Netflix has gotten to the point where it has the ability to make a show about basically anything if it so chooses. Women's prison? Done. 80's throwback with a weird monster and a psychic girl? Absolutely. The power struggles of the North American fur trade through the Hudson's Bay Company in the late 18th century? Yes! Netflix's latest program, Frontier, takes a brutal look at Canada in the late 1700s when they seemed to be much less polite than they are today. Much of the action revolves around Hudson's Bay Company, which may cause some viewers to wonder if the company ever really existed, even though the show is billed as historical fiction. Viewers versed in fashion will likely recognize that not only is the Hudson's Bay Company real, but it's still around today. (Bustle reached out to a rep for Hudson's Bay Company for comment on its portrayal in Frontier, but has not yet heard back.)
Hudson's Bay Company is one of Canada's biggest companies, having been around since the late 1600s. Hudson's Bay Company as it's portrayed in Frontier holds a monopoly on the fur trade in Canada, which is accurate to how powerful the company truly was in those times. However, at some point HBC went from being at the top of the fur game to being a major player in the world of department stores.
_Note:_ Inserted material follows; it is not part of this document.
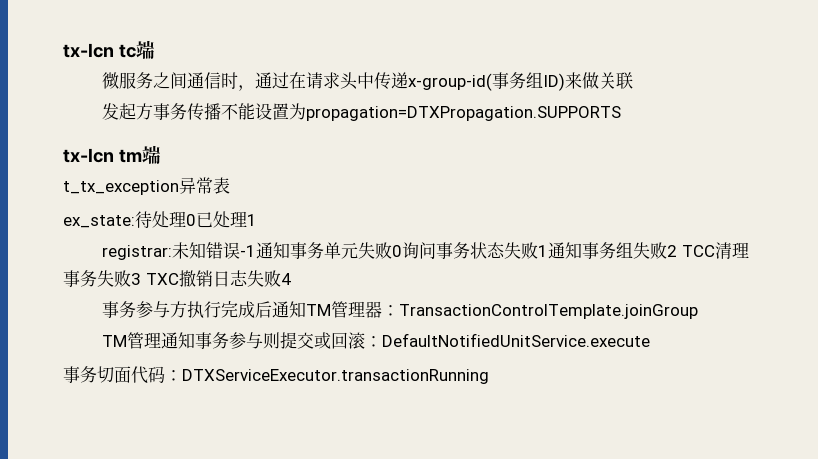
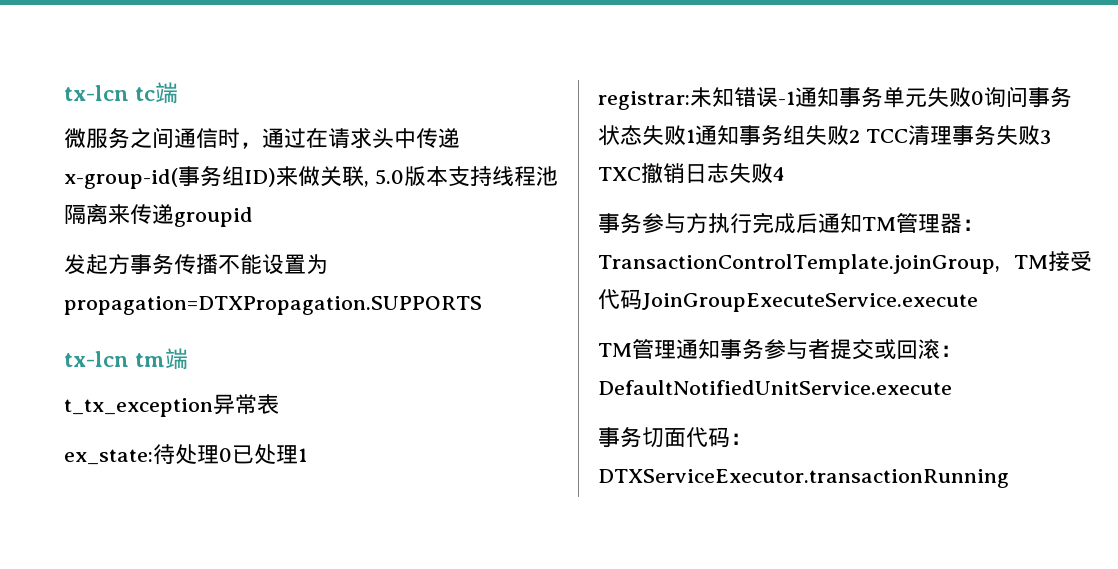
(634, 80) none -> [364,166,558,187] [64,203,253,227] , 5.0版本支持线程池隔离来传递groupid
[399,304,699,319] TransactionControlTemplate.joinGroup -> [598,251,1092,274] [598,289,978,312] TransactionControlTemplate.joinGroup, TM接受代码JoinGroupExecuteService.execute
[263,332,281,349] 则 -> [808,339,830,360] 者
Frontier follows the fictional Declan Harp, a man who once worked with Hudson's Bay Company but has turned against them and is intent on bringing them down. As proven by the fact that it's still around today, it's clear that Declan Harp's plan doesn't end up working very well. But, perhaps if he had seen how much an early investment in the company would be worth today, perhaps Declan would have been a bit more understanding of his former workplace.
As if the fact that it's been around for nearly 350 years isn't impressive enough, Hudson's Bay Company total assets currently equal $12.65 billion according to MarketWatch. Its big turning point as a company came in the late 19th century after the Gold Rush, when it became clear that trading fur was no longer a viable business, for now customers "shopped with cash and not with skins," according to the HBC website. Once the fur trade became a dying business, Hudson's Bay started focusing on selling other wares and expanding the kind of outerwear it would sell to include products that weren't exclusively fur. Hudson's Bay presence in the world of clothing continued on to the point where it owns some of the biggest clothing retailers in North America.
Hudson's Bay Company is not only the oldest North American company still in existence, but has ownership of one of America's most prolific luxury department chains, Lord & Taylor, as well as Saks 5th Avenue and Gilt. No company can exist for as long as Hudson's Bay Company has without some great business decisions and a lot of luck — which makes the struggle of Declan Harp all the more interesting. What happens when a man tries to take down a corporation that we know already wins? Those answers might just be revealed when Frontier first season premieres on Netflix on Friday, Jan. 20.